South Korea's central bank raised its key interest rate yesterday in a bid to head off mounting inflationary pressure amid high oil prices and an ongoing economic expansion.
The Bank of Korea raised the interbank overnight call rate by 0.25 percentage points to 4.25 percent after keeping the rate unchanged for three consecutive months.
"Inflationary pressure is growing as the economic expansion continues, oil prices remain at high levels and real estate prices are on the increase," the bank said in a statement.
The announcement sent share prices down sharply. The KOSPI index slumped more than 3 percent as regional markets fell amid concerns over likely higher US interest rates.
"Monetary policy makers agreed that the economy continues to be on the upside in the second quarter, supported by robust exports and a recovery in private consumption and [corporate capital] invest-ment," central bank Governor Lee Seong-tae said.

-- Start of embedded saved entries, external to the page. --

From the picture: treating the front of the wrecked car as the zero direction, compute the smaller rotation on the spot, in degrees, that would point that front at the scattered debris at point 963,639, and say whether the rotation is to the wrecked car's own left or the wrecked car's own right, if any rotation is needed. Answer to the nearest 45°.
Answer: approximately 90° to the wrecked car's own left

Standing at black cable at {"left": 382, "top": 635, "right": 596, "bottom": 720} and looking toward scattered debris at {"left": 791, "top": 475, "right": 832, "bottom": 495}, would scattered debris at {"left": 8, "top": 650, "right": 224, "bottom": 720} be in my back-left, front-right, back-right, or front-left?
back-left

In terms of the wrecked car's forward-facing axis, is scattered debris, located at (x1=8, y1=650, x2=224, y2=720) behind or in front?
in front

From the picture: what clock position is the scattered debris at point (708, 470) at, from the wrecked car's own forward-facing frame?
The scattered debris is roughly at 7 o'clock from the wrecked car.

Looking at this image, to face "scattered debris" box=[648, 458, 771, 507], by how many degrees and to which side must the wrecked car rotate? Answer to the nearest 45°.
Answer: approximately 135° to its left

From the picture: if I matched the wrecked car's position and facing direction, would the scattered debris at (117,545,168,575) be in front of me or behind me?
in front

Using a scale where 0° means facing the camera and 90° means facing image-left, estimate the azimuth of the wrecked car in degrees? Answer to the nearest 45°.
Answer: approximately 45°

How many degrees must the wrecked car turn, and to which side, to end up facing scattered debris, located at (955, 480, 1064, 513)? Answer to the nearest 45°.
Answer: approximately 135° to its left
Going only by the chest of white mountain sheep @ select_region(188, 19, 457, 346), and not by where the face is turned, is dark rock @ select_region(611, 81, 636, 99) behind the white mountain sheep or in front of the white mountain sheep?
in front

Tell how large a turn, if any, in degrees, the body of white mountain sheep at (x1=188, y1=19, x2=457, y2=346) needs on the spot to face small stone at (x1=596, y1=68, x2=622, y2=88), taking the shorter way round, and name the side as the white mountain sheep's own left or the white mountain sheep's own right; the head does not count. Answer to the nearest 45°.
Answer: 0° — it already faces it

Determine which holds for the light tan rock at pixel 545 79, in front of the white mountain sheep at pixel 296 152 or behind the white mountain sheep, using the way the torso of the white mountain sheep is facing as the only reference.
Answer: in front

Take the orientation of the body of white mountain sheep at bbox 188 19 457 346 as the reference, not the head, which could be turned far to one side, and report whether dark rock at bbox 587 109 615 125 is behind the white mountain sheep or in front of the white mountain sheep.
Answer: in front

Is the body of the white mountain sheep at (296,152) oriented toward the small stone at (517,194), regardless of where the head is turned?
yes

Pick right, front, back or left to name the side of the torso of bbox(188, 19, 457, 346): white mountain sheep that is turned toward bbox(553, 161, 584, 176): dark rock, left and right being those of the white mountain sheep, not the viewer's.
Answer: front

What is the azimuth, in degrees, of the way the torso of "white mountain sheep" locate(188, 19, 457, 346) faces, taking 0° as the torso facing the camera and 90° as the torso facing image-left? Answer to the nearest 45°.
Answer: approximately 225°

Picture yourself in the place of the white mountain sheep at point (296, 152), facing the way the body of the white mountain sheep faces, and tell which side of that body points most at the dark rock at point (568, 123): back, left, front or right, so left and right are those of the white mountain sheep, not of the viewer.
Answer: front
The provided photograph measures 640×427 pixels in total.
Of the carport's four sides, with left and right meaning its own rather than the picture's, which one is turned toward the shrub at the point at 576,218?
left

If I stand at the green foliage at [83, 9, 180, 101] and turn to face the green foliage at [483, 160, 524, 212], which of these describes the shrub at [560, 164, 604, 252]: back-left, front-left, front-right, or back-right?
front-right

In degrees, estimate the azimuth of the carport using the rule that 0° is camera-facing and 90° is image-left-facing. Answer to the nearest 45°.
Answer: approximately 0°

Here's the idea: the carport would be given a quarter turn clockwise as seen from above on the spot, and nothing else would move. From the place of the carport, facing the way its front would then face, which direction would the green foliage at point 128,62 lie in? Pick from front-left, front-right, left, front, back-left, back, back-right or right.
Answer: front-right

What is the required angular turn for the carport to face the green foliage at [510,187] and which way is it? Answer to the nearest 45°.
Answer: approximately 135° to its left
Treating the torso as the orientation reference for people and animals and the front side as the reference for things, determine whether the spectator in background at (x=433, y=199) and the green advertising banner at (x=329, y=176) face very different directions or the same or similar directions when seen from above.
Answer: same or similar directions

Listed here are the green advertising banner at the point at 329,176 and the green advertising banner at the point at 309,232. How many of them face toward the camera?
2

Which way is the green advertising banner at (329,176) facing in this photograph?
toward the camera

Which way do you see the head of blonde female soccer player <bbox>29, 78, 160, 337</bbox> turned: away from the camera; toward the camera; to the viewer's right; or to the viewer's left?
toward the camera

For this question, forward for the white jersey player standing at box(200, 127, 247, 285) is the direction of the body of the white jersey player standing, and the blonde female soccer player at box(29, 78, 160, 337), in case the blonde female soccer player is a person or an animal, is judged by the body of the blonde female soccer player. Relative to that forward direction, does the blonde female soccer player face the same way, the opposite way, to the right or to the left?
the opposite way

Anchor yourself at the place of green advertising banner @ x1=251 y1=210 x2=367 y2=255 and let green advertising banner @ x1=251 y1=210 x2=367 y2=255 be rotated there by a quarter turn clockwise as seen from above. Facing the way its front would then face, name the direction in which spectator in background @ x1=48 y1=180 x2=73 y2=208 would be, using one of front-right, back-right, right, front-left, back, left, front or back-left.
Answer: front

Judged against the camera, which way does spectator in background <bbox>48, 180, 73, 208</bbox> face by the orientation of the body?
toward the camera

"Prices have remained very stable so far, helped by a stronger local currency and falling agricultural prices ... but high oil prices, coupled with the economic recovery, will likely to put upward pressure on [inflation]," Lee said.
The central bank has gradually been raising interest rates since October last year as the economy recovers from a two-year slump.
Highlighting the inflation risk, South Korean consumer prices rose at a faster-than-expected pace in May with a year-on-year gain of 2.4 percent after 2.0 percent in April.
"The rate hike poured cold water over already chilled investment sentiment here. Many investors are complaining about the timing," Hanwha Securities analyst Yoon Ji-ho said.
"We're almost nearing the selling climax, although a meaningful rebound seems to be remote," he added.
Inflation pressure is likely to build as Asia's fourth largest economy is expected to grow 5 percent this year, up from four percent last year.
Finance and Economics Minister Han Duck-soo said yesterday the economy was still on an expansion course despite pressure from "downside risks," including high oil prices and a rising won.
South Korea posted its biggest current account deficit since before the 1997 Asian financial crisis in April, hit by high oil prices and seasonal dividend payments overseas.
The deficit more than tripled to US$1.53 billion from US$426.8 million in March, bringing the total shortfall for the four months to US$1.06 billion, Han said.